La situación era
la siguiente. En la barra un matrimonio mayor, ella sentada y él de pie a su
lado. Ambos vestían de manera informal, ella con una chaqueta amarillo chillón,
con un bolso en bandolera que yo no alcanzaba a ver, y unos pantalones blancos
de trapillo. El marido con un chaleco gris, una camisa de manga larga a cuadros
arremangada hasta los codos, y unos pantalones vaqueros necesitados de plancha
por raro que pueda parecer, tal era su estado. En la otra esquina de la barra,
sucesivamente, un tipo joven tomándose un café y algo más lejos dos individuos
de chaqueta también tomando café. Uno de ello cabeceaba ostensiblemente dando
la impresión de asentir a lo que el otro decía sin la menor objeción. Aunque también
era posible que se tratara de un tic con todas sus características, y por tanto
inevitable. Dentro de la barra, Manolo, el propietario, iba de un lado para
otro atendiendo a los clientes, aunque cuando me fijé con un poco más de
atención, pude darme cuenta que no solo se trataba de eso, sino posiblemente de
una manía adquirida después de muchos años que no le dejaba parar. A la vez que
paseaba soltaba algunas frases o palabras cuyo sentido solo él debía saber,
pues no tenían nada que ver con la realidad que nos rodeaba, sino posiblemente
con su mundo interior, mediante las cuales debía tratar de tranquilizarse de la
misma manera que hace un hamster dando vueltas en la ruedecita. De vez en
cuando, al fondo del local se abría una puerta batiente, y asomaba la cabeza de
una señora bajita de mediana edad que debía ser la cocinera, y se dirigía a
Manuel diciéndola algo a lo que él respondía en un lenguaje críptico en el que
ambos debían entenderse. Finalmente logré enterarme que se trataba del menú, y
que lo que ella le preguntaba era si de segundo plato se trataba
definitivamente de muslitos de pollo al ajillo, gallo a la plancha o ambos a
elegir, a lo que Manuel respondió literalmente que “lenguado meunière, no te
jode”. “Con guarnición”, añadió cuando ya la cabeza había hecho mutis, se
supone que en dirección o ya dentro de la cocina. Frente a mí, sentado al bies
en una mesa, estaba un hombre con el consabido café, que no paraba de hablar
por teléfono. Su voz, cuando la elevaba, parecía conminativa, como si más de
tratarse de una conversación al uso, fuera un dictado donde a su interlocutor
solo le cabía ponerse a la orden o apagar el teléfono y buscar otro trabajo.

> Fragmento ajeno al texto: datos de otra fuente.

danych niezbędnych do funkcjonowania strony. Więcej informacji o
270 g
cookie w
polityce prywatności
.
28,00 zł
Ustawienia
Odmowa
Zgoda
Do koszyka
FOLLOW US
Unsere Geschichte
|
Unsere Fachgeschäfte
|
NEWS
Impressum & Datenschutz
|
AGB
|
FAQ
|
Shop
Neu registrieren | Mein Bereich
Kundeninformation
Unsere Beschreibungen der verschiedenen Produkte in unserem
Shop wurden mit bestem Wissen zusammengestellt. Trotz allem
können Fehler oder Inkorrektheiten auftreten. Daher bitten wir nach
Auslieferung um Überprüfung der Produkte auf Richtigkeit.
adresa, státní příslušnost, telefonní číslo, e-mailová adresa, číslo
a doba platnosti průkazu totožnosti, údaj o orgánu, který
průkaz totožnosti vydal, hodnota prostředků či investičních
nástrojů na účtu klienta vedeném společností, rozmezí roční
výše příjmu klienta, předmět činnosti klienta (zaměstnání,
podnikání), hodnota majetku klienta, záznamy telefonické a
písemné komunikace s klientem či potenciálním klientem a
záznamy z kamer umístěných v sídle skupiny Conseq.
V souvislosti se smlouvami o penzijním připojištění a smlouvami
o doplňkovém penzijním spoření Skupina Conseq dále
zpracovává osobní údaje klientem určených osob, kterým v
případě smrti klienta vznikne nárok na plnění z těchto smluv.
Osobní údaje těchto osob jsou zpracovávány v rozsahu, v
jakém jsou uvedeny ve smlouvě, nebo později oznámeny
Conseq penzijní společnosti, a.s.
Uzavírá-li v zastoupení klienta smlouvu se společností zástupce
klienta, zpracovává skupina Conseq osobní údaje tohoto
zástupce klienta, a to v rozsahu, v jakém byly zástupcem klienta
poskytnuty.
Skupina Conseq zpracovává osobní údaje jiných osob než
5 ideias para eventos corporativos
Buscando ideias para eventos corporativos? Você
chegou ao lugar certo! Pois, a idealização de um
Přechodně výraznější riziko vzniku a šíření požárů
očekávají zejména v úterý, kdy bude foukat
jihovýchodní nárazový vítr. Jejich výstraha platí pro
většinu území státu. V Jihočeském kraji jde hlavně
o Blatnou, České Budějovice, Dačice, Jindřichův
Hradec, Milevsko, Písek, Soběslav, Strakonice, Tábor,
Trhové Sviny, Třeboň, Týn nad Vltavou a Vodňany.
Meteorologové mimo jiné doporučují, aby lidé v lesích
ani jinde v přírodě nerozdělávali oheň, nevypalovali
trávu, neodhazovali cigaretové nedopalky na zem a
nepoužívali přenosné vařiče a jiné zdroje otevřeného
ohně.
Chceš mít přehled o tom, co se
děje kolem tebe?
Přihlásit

Para terminar estaba yo, que al no poder verme no podía dar de mí una imagen
muy fiel, pero que siendo un ser dotado de conciencia y una percepción hasta la
fecha bastante ajustada a la realidad, podía afirmar que se trataba de un tipo
mayor de sesenta años con una chaqueta de chandal roja. A pesar de la hora, me
estaba permitiendo la primera cerveza del día, en esta ocasión como un
estimulante moderado del sistema nervioso y cardiorrespiratorio. En cuestión de
media hora sabía que debía enfrentarme a uno de mis peores enemigos sobre una
pista de tenis. Un tipo bajo y esmirriado, pero con un golpe de derecha que le
había hecho famosos entre los socios del club. Compensaba su baja estatura con
un giro del tronco próximo a los cien grados, que compensaba su falta de altura con un
momento angular notabilísimo. Le conocía bien, y sabía que el color rojo le
desquiciaba, siéndole una persona conservadora hasta las cachas, algo que yo
aprovechaba para ponerle nervioso y acabar ganándole. Esa era pues la situación
en el humilde bar debajo del edificio donde vivía. Nada en comparación con el
día que se firmó el armisticio después de la Segunda Guerra mundial, y aún
mucho menos en comparación con la infausta fecha en que un meteorito del tamaño
de un campo de fútbol cayó con estrépito sobre la península de Yucatán, en
América, originando la extinción de los dinosaurios. Pero un acontecimiento, no
obstante, que quedará registrado en los anales del espaciotiempo con igual
valor, aunque con menor prosopopeya, eso es cierto.